Activity
Copy out, exactly, the first line of the entries below and every line after it through the one containing "Lieferantenbestellungsvorschlag".

[Records from a dataset]
++++++++++

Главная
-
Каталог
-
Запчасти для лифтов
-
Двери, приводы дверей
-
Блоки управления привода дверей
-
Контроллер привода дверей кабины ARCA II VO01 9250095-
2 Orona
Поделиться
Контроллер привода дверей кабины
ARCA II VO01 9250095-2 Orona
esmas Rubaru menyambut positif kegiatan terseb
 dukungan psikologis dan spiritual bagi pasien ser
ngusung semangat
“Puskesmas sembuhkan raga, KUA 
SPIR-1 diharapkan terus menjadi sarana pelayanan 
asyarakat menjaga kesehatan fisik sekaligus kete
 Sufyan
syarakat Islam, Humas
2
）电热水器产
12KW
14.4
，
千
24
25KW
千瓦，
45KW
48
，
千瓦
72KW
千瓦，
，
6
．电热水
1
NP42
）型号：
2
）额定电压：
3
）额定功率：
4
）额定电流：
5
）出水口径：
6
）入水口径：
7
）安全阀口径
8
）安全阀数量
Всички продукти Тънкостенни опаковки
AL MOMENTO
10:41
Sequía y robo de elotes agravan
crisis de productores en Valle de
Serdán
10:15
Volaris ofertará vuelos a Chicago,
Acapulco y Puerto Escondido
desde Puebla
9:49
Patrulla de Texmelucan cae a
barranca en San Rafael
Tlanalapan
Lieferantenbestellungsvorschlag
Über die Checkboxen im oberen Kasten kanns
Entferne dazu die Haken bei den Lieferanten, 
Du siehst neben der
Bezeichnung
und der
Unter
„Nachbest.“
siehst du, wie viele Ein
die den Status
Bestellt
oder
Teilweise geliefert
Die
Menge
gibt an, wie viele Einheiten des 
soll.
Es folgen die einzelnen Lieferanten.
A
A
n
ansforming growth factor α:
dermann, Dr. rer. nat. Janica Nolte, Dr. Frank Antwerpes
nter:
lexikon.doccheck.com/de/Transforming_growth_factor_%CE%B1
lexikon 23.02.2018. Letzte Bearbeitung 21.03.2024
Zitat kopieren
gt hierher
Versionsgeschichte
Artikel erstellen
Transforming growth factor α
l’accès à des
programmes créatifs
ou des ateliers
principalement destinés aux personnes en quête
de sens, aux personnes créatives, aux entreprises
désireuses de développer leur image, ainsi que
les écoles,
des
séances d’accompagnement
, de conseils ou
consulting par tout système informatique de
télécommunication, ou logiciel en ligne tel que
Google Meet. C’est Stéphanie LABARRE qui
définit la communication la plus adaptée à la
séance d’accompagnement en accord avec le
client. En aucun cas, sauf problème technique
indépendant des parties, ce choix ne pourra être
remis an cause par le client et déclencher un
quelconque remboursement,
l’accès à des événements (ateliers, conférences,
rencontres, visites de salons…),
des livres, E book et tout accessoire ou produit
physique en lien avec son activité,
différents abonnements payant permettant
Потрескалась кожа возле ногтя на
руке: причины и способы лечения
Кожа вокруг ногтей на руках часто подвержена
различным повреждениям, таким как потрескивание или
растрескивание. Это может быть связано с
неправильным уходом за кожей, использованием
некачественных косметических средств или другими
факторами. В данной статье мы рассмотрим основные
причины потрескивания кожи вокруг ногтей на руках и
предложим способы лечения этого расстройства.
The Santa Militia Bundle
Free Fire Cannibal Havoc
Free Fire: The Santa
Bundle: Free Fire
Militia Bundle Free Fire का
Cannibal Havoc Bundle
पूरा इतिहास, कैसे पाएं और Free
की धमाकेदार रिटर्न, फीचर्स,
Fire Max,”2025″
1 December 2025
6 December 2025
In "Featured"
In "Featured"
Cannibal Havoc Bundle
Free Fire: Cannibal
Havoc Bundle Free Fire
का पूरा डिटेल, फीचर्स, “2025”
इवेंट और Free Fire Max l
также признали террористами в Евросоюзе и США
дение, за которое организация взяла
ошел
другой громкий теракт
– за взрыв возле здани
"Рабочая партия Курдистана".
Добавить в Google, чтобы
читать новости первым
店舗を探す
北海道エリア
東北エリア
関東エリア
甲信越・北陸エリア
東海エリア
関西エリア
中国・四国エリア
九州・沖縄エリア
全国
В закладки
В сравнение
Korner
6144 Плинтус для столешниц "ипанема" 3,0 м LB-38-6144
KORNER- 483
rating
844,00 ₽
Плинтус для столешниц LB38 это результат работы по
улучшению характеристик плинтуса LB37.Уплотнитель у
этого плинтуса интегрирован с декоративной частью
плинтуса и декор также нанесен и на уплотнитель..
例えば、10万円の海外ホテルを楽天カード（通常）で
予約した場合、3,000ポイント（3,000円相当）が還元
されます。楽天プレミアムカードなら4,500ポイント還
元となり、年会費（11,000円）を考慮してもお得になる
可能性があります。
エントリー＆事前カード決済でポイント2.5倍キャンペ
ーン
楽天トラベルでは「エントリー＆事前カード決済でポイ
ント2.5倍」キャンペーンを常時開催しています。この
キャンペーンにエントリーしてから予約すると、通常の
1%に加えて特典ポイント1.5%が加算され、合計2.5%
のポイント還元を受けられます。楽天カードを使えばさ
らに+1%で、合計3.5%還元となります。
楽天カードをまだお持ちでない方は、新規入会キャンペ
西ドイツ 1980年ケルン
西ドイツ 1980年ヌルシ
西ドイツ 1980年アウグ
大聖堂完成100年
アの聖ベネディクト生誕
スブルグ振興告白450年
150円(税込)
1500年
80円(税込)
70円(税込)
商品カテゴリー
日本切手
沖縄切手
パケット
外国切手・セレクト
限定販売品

++++++++++

Task result
Главная
-
Каталог
-
Запчасти для лифтов
-
Двери, приводы дверей
-
Блоки управления привода дверей
-
Контроллер привода дверей кабины ARCA II VO01 9250095-
2 Orona
Поделиться
Контроллер привода дверей кабины
ARCA II VO01 9250095-2 Orona
esmas Rubaru menyambut positif kegiatan terseb
 dukungan psikologis dan spiritual bagi pasien ser
ngusung semangat
“Puskesmas sembuhkan raga, KUA 
SPIR-1 diharapkan terus menjadi sarana pelayanan 
asyarakat menjaga kesehatan fisik sekaligus kete
 Sufyan
syarakat Islam, Humas
2
）电热水器产
12KW
14.4
，
千
24
25KW
千瓦，
45KW
48
，
千瓦
72KW
千瓦，
，
6
．电热水
1
NP42
）型号：
2
）额定电压：
3
）额定功率：
4
）额定电流：
5
）出水口径：
6
）入水口径：
7
）安全阀口径
8
）安全阀数量
Всички продукти Тънкостенни опаковки
AL MOMENTO
10:41
Sequía y robo de elotes agravan
crisis de productores en Valle de
Serdán
10:15
Volaris ofertará vuelos a Chicago,
Acapulco y Puerto Escondido
desde Puebla
9:49
Patrulla de Texmelucan cae a
barranca en San Rafael
Tlanalapan
Lieferantenbestellungsvorschlag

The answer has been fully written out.